§ **QUOTED PASSAGE**:
↓↓↓

So we need to come up with some generated data. If you don’t have access to any real data to begin with, you should start with this step. Data should be generated according to how the actual data will be collected in the planned experiment. For example, there will be a fixed number of participants, fixed number of trials, fixed number of conditions. You also want to take some other assumptions, like what is the size of the difference you might expect.

Based on these, we can quantitatively express what we expect to happen in our experiment. We do this by generating some data that will look like the one that we will collect. First, we need to decide our dependent variable. For some tests, you might want to put some extra effort into this. For example, if you need to have count or categorical data, you will need to use different commands and approaches.

For now, we will make it easy and straightforward. We will use rnorm to create our data. The command looks like this:

# Do not copy and paste this
rnorm(n = group_size, mean = mean_from_data, sd = standard_deviation)

The next step is to simply give rnorm the means and standard deviations of the two conditions we already looked at. Remember in a few steps before, we looked at the mean and standard deviation of each group in our data. Those will be the values we use in rnorm.

# Generate random data for the control condition
control <- rnorm(n = 1000, mean = 0.566, sd = 0.173)
# Generate random data for the caffeine condition
caffeine <- rnorm(n = 1000, mean = 0.666, sd = 0.118)
# Here we create a vector for the group column
group <- rep(c("control", "caffeine"), each = 1000)
# Create a participant column
ppt <- 1:2000
# Here we combine everything together
ideal_data <- tibble(ppt = ppt,
condition = group,
fluctuations = c(control, caffeine))

Now we check whether it looks okay. First, we should have three columns. ppt should include the participant ID, condition should include whether it is the control or caffeine condition, and fluctuations should be the number of fluctuations. We should briefly inspect the data before moving on.

# View first ten lines of data
ideal_data %>%
head(10)
# A tibble: 10 × 3
ppt condition fluctuations
<int> <chr>            <dbl>
1     1 control          0.458
2     2 control          0.598
3     3 control          0.421
4     4 control          0.842
5     5 control          0.623
6     6 control          0.424
7     7 control          0.650
8     8 control          0.694
9     9 control          0.666
10    10 control          0.513

This looks exactly what we want.

↑↑↑

§ **INFORMATION PROVIDED**:
↓↓↓

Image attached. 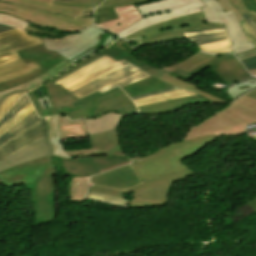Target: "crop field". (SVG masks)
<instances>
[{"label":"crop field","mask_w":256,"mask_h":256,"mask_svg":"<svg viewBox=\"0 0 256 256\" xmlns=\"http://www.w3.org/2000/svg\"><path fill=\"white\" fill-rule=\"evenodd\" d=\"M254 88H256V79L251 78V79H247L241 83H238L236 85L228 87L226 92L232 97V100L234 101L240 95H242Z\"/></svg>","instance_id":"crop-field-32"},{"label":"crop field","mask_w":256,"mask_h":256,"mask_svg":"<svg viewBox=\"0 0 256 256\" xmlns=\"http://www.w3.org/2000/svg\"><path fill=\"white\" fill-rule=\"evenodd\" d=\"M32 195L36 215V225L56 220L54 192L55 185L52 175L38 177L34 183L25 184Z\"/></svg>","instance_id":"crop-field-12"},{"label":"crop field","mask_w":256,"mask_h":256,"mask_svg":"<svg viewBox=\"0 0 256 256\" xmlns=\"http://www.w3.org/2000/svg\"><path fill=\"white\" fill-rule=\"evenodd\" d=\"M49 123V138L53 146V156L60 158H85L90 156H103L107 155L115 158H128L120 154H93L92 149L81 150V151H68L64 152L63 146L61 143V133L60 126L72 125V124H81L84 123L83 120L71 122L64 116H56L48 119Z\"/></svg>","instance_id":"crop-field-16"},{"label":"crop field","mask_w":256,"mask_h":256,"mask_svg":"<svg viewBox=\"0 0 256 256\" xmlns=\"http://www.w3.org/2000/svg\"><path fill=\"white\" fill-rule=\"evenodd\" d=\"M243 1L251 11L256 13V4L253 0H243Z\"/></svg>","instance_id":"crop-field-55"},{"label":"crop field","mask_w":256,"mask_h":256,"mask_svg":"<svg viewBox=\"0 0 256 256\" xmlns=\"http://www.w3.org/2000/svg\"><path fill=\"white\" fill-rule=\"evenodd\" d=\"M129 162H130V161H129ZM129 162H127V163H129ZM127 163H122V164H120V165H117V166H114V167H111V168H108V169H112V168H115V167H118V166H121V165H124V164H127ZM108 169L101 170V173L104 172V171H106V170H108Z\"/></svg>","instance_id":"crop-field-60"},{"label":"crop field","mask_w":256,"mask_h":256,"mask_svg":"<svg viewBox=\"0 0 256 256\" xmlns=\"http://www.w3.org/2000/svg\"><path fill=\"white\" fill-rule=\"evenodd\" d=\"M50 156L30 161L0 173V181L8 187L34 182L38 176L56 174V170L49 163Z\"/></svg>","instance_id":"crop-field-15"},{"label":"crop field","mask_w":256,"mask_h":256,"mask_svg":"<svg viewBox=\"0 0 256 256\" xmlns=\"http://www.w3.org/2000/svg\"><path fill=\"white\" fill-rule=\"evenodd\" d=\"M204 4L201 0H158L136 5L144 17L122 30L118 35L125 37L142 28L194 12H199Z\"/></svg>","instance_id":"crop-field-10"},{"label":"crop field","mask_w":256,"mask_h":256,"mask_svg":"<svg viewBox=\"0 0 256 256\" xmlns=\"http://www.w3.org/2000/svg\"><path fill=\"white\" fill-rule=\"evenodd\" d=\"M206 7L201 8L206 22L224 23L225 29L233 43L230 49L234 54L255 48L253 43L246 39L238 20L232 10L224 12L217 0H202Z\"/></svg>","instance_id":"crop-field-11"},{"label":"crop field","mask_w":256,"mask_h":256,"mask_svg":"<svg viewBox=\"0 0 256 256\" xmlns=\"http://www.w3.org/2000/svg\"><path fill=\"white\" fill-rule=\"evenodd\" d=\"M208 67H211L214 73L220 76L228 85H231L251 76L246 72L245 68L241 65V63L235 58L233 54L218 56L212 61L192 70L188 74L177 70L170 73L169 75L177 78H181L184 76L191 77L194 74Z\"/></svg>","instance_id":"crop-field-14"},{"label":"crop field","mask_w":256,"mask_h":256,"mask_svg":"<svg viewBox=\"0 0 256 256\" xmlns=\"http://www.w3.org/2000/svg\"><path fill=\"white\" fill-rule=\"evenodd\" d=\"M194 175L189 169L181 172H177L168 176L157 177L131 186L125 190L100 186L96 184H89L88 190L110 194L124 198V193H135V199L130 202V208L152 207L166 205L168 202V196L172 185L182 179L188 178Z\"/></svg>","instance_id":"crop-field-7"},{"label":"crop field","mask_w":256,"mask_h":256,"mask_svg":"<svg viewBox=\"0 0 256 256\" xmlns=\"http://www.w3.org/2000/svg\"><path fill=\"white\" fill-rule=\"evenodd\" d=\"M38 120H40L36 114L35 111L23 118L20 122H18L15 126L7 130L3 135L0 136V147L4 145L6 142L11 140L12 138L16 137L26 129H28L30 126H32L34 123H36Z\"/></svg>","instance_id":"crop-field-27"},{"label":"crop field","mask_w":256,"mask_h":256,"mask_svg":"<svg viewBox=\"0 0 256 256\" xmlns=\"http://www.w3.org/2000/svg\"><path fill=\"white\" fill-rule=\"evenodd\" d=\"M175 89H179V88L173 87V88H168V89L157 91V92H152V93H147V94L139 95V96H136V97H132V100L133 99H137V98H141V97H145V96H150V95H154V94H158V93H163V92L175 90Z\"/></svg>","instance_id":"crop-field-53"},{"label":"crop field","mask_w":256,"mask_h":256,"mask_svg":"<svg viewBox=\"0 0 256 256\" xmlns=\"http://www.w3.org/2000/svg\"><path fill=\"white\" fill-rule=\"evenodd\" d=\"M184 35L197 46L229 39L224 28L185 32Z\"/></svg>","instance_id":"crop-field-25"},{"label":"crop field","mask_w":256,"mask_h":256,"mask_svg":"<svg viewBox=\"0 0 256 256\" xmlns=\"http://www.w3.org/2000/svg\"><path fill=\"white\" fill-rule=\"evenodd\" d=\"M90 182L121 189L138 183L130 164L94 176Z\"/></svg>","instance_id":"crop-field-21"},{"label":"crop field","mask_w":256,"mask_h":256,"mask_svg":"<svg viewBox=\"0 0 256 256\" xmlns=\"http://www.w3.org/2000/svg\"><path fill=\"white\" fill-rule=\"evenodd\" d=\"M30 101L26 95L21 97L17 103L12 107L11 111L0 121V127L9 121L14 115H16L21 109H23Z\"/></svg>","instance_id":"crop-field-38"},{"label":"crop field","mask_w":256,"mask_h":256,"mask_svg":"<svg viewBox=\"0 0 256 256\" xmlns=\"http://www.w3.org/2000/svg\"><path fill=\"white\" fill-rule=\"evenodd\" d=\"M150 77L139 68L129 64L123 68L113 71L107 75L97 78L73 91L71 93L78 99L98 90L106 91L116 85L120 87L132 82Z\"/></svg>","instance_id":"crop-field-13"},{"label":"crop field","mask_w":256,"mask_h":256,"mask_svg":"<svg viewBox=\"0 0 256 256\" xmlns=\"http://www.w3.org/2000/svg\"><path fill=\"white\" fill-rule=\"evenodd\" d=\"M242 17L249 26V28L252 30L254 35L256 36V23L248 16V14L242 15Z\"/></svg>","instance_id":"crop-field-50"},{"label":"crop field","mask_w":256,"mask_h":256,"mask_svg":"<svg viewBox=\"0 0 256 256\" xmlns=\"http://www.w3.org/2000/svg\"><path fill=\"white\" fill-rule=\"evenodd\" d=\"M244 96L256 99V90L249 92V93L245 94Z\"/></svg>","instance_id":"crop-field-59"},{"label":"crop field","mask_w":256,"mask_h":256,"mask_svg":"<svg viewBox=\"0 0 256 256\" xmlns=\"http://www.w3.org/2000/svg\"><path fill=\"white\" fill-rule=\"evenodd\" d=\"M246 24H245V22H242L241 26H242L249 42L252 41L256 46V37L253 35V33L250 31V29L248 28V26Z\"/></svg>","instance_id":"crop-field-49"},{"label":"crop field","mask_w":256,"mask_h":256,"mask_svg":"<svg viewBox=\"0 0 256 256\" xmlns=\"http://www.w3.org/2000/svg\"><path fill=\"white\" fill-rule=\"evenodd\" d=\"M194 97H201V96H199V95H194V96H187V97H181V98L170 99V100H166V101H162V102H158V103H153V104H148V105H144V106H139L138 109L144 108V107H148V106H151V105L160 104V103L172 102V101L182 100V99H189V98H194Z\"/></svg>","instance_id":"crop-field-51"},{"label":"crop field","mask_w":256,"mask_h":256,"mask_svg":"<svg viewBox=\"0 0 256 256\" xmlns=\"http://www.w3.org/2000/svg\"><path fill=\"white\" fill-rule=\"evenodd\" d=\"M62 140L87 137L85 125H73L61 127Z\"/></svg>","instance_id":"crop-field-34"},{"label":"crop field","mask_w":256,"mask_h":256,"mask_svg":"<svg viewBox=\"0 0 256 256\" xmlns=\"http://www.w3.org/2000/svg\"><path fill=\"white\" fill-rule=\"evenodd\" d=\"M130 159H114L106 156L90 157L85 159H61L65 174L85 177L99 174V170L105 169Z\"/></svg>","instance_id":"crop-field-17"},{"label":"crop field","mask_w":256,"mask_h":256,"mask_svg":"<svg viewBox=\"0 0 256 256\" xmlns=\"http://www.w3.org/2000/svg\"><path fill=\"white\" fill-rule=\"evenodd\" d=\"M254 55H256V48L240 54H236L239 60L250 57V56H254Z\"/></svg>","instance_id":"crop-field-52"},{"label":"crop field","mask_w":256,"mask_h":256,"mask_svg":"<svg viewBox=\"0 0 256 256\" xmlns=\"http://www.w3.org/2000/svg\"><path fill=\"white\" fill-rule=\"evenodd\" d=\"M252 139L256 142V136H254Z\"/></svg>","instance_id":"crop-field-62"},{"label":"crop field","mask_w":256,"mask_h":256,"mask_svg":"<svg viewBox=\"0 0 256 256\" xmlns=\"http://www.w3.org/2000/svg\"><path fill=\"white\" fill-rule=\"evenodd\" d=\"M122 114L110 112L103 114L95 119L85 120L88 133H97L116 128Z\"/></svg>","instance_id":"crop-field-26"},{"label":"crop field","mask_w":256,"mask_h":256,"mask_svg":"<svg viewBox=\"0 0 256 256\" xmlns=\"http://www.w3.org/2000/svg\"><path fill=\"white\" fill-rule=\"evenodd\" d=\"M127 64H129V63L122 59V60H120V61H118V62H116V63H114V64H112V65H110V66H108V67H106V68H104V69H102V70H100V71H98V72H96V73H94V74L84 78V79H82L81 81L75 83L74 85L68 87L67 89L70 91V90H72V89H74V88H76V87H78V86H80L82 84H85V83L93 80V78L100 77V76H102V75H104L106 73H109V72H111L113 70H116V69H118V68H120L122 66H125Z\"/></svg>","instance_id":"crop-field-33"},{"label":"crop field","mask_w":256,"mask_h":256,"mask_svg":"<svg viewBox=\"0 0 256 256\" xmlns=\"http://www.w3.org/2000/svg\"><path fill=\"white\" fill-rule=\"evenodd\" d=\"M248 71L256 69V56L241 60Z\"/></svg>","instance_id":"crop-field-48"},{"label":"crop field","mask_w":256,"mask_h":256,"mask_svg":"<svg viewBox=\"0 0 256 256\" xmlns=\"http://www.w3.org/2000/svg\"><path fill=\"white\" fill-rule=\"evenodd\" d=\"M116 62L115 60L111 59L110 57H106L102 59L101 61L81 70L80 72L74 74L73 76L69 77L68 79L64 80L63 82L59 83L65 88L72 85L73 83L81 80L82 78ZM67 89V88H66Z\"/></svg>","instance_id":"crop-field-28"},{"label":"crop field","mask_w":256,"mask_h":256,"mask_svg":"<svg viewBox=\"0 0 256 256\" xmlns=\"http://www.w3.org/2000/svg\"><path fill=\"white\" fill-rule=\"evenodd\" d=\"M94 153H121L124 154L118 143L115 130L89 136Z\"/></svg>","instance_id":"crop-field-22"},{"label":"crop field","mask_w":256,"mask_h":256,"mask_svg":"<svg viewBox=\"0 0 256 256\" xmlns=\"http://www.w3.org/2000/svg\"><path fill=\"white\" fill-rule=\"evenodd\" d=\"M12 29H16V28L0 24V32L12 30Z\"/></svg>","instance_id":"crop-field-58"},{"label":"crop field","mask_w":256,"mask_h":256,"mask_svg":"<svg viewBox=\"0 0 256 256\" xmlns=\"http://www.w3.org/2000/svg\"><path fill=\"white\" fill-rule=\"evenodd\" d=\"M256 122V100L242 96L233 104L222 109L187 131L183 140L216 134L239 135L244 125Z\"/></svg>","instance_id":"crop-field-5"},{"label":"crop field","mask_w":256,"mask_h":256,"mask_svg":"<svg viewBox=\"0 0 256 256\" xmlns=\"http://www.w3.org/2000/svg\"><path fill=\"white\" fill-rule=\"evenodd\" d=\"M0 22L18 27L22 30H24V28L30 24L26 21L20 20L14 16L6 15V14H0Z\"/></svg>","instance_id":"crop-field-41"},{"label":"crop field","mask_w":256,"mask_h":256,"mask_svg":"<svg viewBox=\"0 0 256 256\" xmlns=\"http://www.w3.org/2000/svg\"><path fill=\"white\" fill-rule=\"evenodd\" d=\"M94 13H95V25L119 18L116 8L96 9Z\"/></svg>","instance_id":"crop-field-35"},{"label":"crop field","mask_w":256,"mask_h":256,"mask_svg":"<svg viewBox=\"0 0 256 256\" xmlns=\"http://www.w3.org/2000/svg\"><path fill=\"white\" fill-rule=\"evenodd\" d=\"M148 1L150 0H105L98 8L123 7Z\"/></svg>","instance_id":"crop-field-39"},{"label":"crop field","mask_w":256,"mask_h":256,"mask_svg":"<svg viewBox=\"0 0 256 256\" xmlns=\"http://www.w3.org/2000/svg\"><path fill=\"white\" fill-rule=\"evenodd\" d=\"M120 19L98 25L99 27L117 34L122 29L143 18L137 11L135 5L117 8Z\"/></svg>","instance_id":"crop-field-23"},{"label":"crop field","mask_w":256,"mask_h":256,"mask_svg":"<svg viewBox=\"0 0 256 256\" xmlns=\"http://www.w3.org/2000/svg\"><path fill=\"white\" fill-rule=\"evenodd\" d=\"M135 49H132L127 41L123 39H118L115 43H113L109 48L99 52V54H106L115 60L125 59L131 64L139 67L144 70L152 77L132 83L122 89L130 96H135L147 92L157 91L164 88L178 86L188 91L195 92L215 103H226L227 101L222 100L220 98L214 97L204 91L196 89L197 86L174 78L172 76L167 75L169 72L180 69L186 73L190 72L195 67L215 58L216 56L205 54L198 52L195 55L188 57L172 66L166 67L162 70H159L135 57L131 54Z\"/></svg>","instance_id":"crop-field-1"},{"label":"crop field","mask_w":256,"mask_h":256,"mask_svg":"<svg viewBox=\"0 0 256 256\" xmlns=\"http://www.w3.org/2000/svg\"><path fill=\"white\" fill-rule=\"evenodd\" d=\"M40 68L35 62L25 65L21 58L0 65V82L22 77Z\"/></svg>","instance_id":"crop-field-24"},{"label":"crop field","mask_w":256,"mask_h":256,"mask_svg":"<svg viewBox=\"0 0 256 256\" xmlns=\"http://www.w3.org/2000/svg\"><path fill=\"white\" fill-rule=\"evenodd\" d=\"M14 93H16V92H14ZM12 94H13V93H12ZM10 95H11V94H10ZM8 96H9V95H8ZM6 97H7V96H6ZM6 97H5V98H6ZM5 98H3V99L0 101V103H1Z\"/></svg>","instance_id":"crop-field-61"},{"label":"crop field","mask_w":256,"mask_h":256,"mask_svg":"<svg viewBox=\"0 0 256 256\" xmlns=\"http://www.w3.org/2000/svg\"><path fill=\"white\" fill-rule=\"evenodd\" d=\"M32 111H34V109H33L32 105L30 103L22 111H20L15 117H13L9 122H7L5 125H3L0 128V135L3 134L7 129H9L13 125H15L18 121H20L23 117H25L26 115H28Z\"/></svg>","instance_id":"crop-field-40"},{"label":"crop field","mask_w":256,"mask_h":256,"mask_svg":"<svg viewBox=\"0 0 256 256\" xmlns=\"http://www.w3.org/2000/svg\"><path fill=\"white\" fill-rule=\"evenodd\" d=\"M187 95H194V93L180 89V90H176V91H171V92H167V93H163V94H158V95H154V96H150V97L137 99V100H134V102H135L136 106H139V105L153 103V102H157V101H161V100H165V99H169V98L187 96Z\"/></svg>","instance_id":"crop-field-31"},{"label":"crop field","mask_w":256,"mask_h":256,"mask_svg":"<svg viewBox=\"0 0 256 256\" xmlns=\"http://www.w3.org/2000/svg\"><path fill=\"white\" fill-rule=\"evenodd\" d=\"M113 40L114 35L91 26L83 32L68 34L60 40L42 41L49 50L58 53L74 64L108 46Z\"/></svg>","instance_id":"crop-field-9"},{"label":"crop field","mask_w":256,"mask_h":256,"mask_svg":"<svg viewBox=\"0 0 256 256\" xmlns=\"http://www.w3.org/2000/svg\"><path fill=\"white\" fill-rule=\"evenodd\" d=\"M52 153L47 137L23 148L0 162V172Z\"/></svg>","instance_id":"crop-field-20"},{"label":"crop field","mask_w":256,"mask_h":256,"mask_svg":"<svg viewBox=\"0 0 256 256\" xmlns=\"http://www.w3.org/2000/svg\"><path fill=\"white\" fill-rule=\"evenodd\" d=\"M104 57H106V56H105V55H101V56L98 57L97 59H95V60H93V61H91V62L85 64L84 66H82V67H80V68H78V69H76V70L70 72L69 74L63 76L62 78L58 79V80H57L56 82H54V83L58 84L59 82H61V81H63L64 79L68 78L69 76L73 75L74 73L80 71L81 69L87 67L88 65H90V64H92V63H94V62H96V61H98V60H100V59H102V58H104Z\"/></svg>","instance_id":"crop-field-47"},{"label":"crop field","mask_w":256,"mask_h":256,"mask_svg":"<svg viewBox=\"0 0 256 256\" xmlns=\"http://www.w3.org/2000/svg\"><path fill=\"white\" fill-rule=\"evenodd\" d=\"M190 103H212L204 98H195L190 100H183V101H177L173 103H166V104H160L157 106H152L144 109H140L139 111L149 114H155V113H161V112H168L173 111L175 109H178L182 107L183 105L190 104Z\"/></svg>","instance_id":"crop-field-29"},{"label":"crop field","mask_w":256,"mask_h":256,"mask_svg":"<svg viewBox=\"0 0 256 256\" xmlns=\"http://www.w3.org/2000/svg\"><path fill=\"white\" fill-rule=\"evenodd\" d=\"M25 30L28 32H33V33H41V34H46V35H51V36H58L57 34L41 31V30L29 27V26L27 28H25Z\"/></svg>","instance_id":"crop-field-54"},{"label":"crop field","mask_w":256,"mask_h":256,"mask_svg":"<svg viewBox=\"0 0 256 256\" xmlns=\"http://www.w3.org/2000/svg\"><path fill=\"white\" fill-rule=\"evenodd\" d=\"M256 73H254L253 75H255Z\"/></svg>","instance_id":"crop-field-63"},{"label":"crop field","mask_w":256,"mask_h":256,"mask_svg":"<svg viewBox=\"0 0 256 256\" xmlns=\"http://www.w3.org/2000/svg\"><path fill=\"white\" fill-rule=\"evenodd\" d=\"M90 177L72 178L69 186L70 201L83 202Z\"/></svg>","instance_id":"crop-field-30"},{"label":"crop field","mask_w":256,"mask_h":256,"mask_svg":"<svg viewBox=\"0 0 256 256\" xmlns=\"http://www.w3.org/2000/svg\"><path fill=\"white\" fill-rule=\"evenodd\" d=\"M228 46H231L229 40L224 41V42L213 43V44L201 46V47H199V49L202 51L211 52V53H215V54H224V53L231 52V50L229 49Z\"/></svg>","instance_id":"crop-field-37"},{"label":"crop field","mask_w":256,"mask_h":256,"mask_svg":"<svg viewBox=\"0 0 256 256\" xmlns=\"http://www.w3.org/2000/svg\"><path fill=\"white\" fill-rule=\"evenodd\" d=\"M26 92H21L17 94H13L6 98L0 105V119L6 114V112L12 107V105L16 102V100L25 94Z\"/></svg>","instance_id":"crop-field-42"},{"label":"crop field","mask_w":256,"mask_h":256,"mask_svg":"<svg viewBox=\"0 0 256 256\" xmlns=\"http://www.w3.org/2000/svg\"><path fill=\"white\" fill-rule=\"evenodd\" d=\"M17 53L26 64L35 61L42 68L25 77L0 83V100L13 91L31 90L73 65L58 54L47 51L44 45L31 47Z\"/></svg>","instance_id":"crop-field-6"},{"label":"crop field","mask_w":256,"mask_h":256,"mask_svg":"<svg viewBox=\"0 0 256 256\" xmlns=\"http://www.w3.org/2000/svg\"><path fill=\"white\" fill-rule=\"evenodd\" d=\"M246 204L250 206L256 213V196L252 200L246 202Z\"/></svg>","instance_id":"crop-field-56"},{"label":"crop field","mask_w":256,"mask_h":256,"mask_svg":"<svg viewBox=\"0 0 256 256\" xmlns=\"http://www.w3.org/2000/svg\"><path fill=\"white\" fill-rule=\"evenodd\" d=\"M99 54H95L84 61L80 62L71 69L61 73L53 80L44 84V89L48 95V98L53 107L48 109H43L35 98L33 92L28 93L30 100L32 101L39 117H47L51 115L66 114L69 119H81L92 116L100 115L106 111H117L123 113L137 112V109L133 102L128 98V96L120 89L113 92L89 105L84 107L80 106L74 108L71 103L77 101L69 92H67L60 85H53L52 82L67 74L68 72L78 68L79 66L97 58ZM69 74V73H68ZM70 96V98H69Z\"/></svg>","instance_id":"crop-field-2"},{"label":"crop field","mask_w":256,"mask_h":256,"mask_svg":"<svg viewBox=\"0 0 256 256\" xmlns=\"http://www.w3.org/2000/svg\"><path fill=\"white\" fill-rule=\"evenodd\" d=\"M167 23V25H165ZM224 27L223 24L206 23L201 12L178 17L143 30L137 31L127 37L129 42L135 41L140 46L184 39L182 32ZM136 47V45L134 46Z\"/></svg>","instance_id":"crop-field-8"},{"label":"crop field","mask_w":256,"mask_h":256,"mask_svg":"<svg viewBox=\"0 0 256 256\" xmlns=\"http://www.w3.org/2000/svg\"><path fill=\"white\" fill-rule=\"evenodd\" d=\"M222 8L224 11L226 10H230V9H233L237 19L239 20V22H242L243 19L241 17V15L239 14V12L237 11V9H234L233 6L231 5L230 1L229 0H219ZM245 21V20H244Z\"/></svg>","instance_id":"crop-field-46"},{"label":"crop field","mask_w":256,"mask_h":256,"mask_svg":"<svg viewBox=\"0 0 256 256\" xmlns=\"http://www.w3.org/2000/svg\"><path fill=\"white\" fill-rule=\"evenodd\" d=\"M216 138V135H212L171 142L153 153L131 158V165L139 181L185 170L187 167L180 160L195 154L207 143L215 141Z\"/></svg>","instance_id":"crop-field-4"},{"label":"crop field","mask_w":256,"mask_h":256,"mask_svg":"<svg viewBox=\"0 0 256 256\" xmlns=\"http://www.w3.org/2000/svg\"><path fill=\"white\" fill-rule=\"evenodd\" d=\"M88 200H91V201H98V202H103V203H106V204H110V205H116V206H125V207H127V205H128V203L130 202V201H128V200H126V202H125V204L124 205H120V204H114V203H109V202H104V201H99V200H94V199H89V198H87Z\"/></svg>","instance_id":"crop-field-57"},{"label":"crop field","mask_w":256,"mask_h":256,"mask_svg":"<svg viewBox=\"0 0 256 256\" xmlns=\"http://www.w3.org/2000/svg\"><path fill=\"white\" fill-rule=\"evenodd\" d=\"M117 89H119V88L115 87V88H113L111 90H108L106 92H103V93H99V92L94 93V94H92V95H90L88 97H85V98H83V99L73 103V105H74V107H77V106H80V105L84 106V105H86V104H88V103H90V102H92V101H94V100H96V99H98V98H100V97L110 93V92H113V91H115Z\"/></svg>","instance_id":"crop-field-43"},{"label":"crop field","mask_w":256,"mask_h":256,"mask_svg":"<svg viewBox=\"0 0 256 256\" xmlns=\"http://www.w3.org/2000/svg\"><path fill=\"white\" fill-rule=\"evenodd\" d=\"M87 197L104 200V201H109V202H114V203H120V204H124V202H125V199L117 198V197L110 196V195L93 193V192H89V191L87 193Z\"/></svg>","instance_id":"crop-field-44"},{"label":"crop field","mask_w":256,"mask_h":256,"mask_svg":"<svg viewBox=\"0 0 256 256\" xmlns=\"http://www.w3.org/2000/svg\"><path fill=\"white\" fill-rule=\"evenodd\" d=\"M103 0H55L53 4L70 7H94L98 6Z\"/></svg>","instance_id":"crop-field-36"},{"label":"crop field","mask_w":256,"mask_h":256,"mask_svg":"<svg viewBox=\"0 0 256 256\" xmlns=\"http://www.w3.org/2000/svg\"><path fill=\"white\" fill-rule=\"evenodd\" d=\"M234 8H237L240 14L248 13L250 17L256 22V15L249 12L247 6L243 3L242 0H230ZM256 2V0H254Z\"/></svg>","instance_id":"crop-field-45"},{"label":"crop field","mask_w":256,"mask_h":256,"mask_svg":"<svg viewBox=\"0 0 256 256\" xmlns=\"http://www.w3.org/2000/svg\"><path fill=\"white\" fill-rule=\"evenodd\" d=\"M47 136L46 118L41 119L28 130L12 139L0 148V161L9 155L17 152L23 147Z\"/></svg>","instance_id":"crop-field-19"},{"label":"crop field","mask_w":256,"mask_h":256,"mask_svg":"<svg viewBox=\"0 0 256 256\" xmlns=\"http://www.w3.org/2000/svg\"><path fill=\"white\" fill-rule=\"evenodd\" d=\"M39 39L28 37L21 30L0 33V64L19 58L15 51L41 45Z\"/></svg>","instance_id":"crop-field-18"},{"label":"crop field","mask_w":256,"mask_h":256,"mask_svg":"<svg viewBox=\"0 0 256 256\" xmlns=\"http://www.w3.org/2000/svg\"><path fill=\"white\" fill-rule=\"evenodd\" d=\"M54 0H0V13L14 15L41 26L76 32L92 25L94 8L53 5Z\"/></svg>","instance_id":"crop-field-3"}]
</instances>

↑↑↑

§ **TASKS TO PERFORM**:
1. Rewrite the text on generating simulated data from "The next step" up to and including "sd = 0.173)", putting "two groups" in place of "two conditions".
2. Write the next part of the text on generating simulated data in R, starting after its last sentence.
The material has no connection to the text on generating simulated data.

§ **RESULTS OF THE TASKS**:
1.
The next step is to simply give rnorm the means and standard deviations of the two groups we already looked at. Remember in a few steps before, we looked at the mean and standard deviation of each group in our data. Those will be the values we use in rnorm.

# Generate random data for the control condition
control <- rnorm(n = 1000, mean = 0.566, sd = 0.173)

2.
# Display density plot of data
ideal_data %>% ggplot(aes(x = fluctuations, fill = condition)) +
geom_density(alpha = 0.5) +
theme_void()

The distribution of the data also looks exactly what we would expect.

### 4.2.3 Getting the Bayes Factor

Start with subsetting the data, so we can check power for one sample size at a time. Let’s say that we want to check power for 40 participants.

So we start by selecting 40 participants from each condition. We will do so by randomly generating participant identifiers. This is easy because participants are identified in our ideal data by a single number between 1 and a 2000, inclusive. The first thousand belong to the control condition, while the second thousand belong to the caffeine condition.

We can use sample to generate random participant numbers. sample essentially picks random elements from a predefined set. So we want sample to pick 40 random whole numbers between 1 and a 1000 for the control condition, and another 40 random whole numbers between 1001 and 2000 for the c caffeine condition.

# Random participant numbers, for the control condition
control <- sample(1:1000, size = 40)
# Random participant numbers, for the caffeine condition
caffeine <- sample(1001:2000, size = 40)

Here, we created two objects that contain random numbers exactly like our participant numbers. We now filter the data by these numbers.

# Select random sample of 'ideal_data'
random_data <- ideal_data %>%
filter(ppt %in% c(control, caffeine))

c(control, caffeine) essentially puts the two objects together.

Now, we can carry out the Bayesian t-test.

# Calculate Bayes Factor
test <- ttestBF(formula = fluctuations ~ condition, data = random_data)
Warning: data coerced from tibble to data frame

The final step is to extract the Bayes Factor.

# Extract Bayes Factor
bf <- test %>%
data.frame() %>% # change the format to a data frame for usability
select(bf) %>% # select the bf column
as.numeric() # make sure that R converts BF to a number and not a character

Let us now look at the Bayes Factor.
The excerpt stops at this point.